Dalam Perpres baru, DKI Jakarta menjadi salah satu dari 12 daerah yang ditugaskan membangun pengolahan sampah menjadi listrik. Sebelumnya, PT Jakarta Propertindo sudah ditunjuk membangun bekerjasama dengan Fortum, perusahaan pengolahan sampah asal Finlandia.
“Groundbreaking diharap bisa tahun ini juga, lalu pembangunannya sekitar dua tahun,” kata Kepala Dinas Lingkungan Hidup DKI Jakarta Isnawa Adji di Jakarta, Minggu (22/4).
Pembangunan ITF dinilai mendesak, karena volume sampah Jakarta akan terus bertambah, sedangkan kapasitas tempat pembuangan akhir (TPA) Bantargebang kian terbatas. Setiap hari, produksi sampah Jakarta sekitar 7.400 ton. Baru 400 ton dikelola lewat bank sampah maupun daur ulang.
Jumlah itu belum menghitung tumpukan sampah yang belum terangkut di tempat yang tak bisa diakses, seperti di kolong tol Tanjung Priok di Gang 23, Jalan Warakas 1, Jakarta Utara. Hari kelima pembersihan, sampah yang diangkut sejak sekitar 20 tahun itu 500 ton.
Kapasitas ITF
Instalasi ITF di Sunter direncanakan berkapasitas pengolahan sampah 2.000-2.200 ton per hari menghasilkan daya 35-40 megawatt per hari. Lahan yang tersedia 5,5 hektar.

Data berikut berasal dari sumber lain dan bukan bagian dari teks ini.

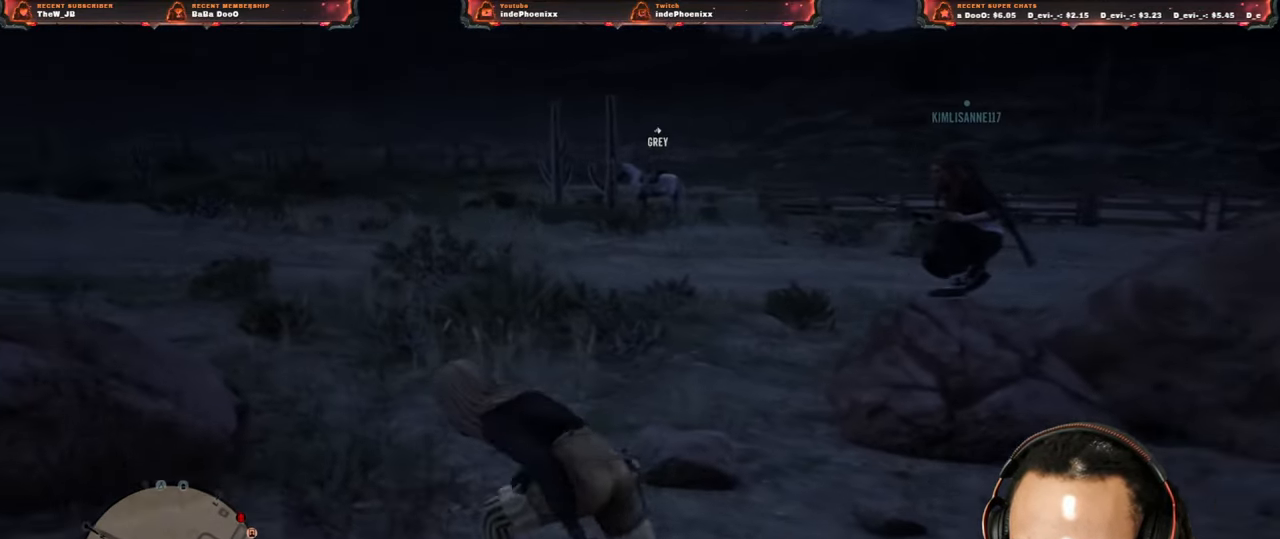
{"buttons": [], "left_stick": "down-right", "right_stick": "center", "events": [[200, "left_stick", "down"], [367, "left_stick", "down-right"]]}
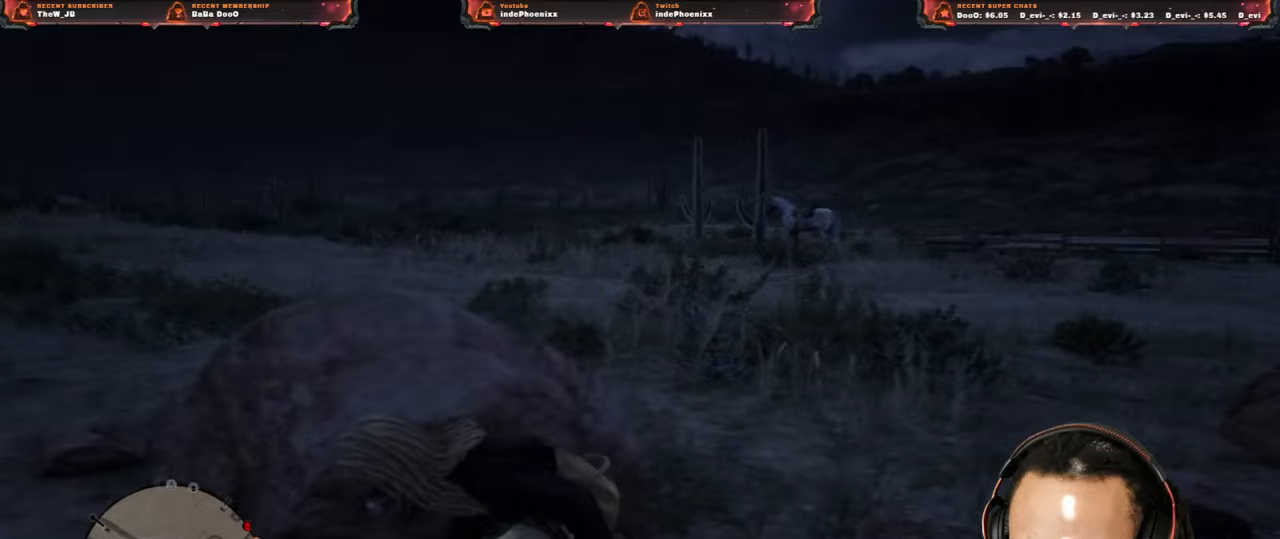
{"buttons": [], "left_stick": "up-right", "right_stick": "center", "events": [[300, "left_stick", "right"], [500, "left_stick", "up-right"]]}
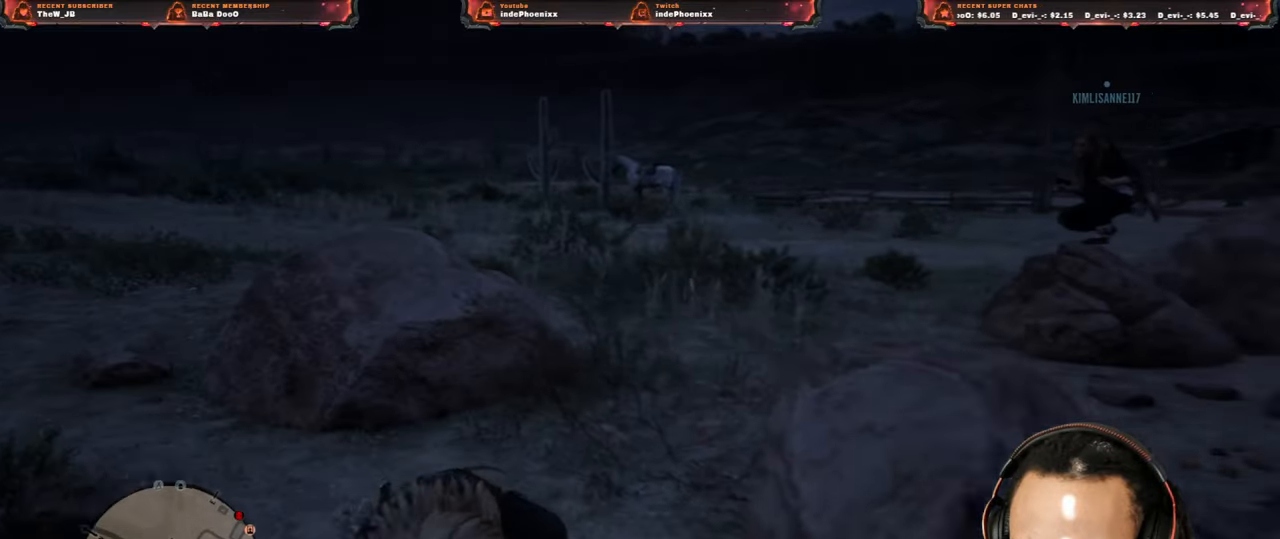
{"buttons": [], "left_stick": "up", "right_stick": "center", "events": [[367, "left_stick", "up"]]}
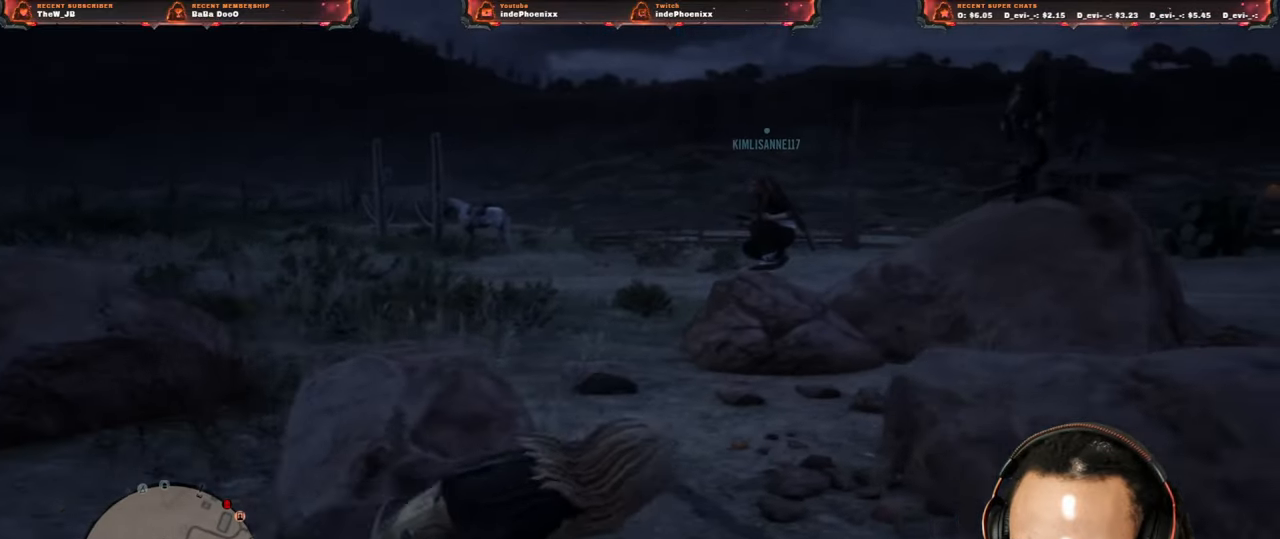
{"buttons": [], "left_stick": "down-left", "right_stick": "center", "events": [[33, "left_stick", "up-left"], [467, "left_stick", "down-left"]]}
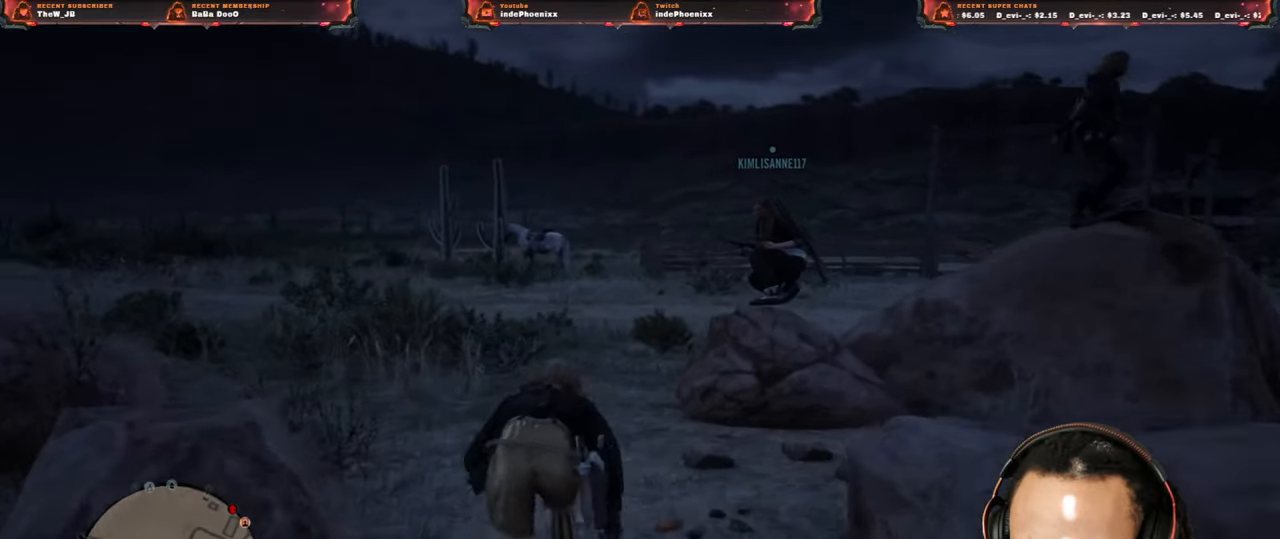
{"buttons": [], "left_stick": "down-left", "right_stick": "center", "events": []}
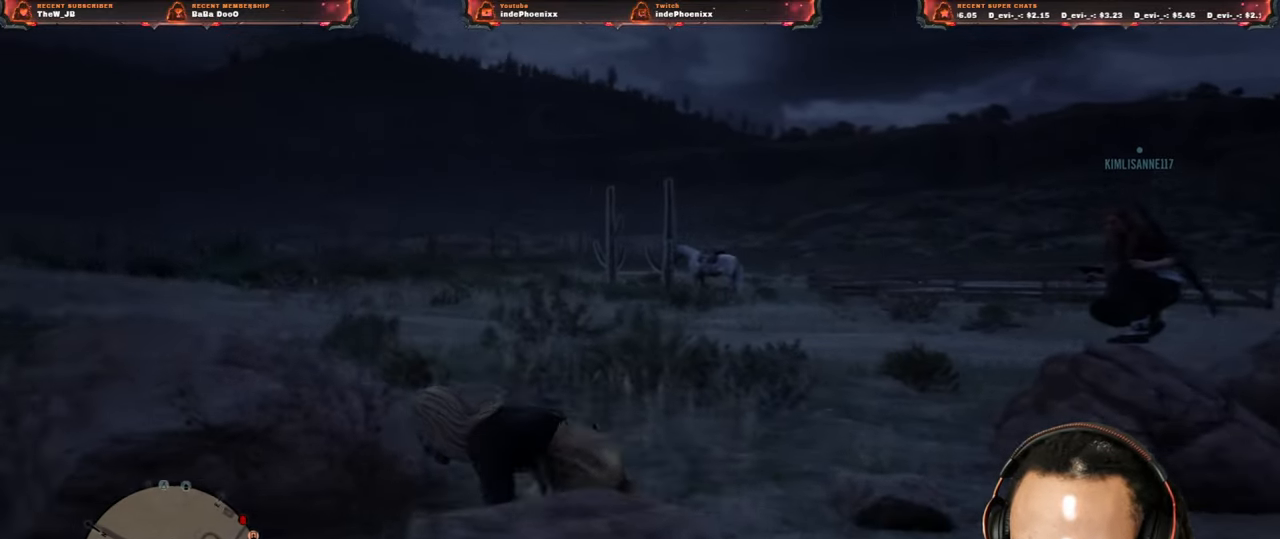
{"buttons": [], "left_stick": "down-right", "right_stick": "center", "events": [[67, "left_stick", "down-right"]]}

Idealnya, kata Isnawa, Jakarta punya 4-5 ITF. Dengan demikian, pengolahan sampah tak tergantung TPA Bantargebang.
Selain di Sunter yang dikerjasamakan dengan sistem buy offer transfer (BOT) berjangka 25 tahun jadi milik pemerintah, 3-4 ITF dengan kapasitas 1.000-2.000 ton per hari direncanakan dikerjasamakan dengan swasta sistem buy offer owner (BOO).
Antusiasme perusahaan swasta untuk bidang ini pun cukup tinggi. Saat ini, 25 perusahaan mengajukan surat minat (LOI) ke Dinas Lingkungan Hidup. “Sebelumnya ada 200-an perusahaan, tapi mengerucut jadi 25 perusahaan ini,” kata Isnawa.
Direktur PT Jakarta Propertindo Satya Heraghandi mengatakan, groundbreaking siap dilakukan tahun ini. Biaya pembangunan menggunakan anggaran PT Jakarta Propertindo dengan sistem kerjasama tersebut. Dokumen pun sudah lengkap.
Peneliti di Divisi Pengendalian Pencemaran Lingkungan Lembaga Pengembangan Hukum Lingkungan Indonesia (ICEL) Fajri Fadhillah mengatakan, Perpres 35 Tahun 2018 ini lebih baik dari Perpres 18 Tahun 2016. Sebab, Perpres baru ini tidak lagi memberi kelonggaran pembangunan instalasi pengolahan sampah tanpa menyelesaikan analisisi dampak lingkungan.
“Di Perpres yang lama bisa mengesampingkan Amdal sembari membangun. Perpres ini sudah jauh lebih baik untuk sisi pra-operasi,” katanya.
Namun, secara operasional, pengawasan masih lemah. Sebab, pengawasan emisi instalasi cukup dilakukan lima tahun sekali. Padahal, instalasi pengolahan sampah menjadi listrik ini umumnya menghasilkan polutan udara berbahaya, yaitu dioksin, furan dan karbon dioksida.
Bestari Baru, Anggota Komisi D DPRD DKI Jakarta yang membidangi lingkungan hidup mengatakan, lokasi pembangunan ITF perlu dipertimbangkan karena emisi yang dihasilkan bisa menjadi gangguan. Sebab, Sunter merupakan kawasan padat.
“Saya sudah pernah usul, ITF ini dibangun di lokasi yang jauh dari kawasan permukiman. Pulau reklamasi itu sangat tepat untuk jadi pusat pengolahan sampah,” katanya.
Namun, kata Bestari, pembangunan ITF tetap harus secepatnya dilakukan dengan meminimalisir dampak lingkungan. Sebab masalah sampah di DKI Jakarta sudah sangat mendesak. Selain itu, beban pembuangan sampah ke Bantargebang pada anggaran pendapatan dan belanja daerah (APBD) pun sangat tinggi. Tahun ini, DKI Jakarta menggelontorkan total sekitar Rp 300 miliar untuk biaya dan bantuan di TPA Bantargebang.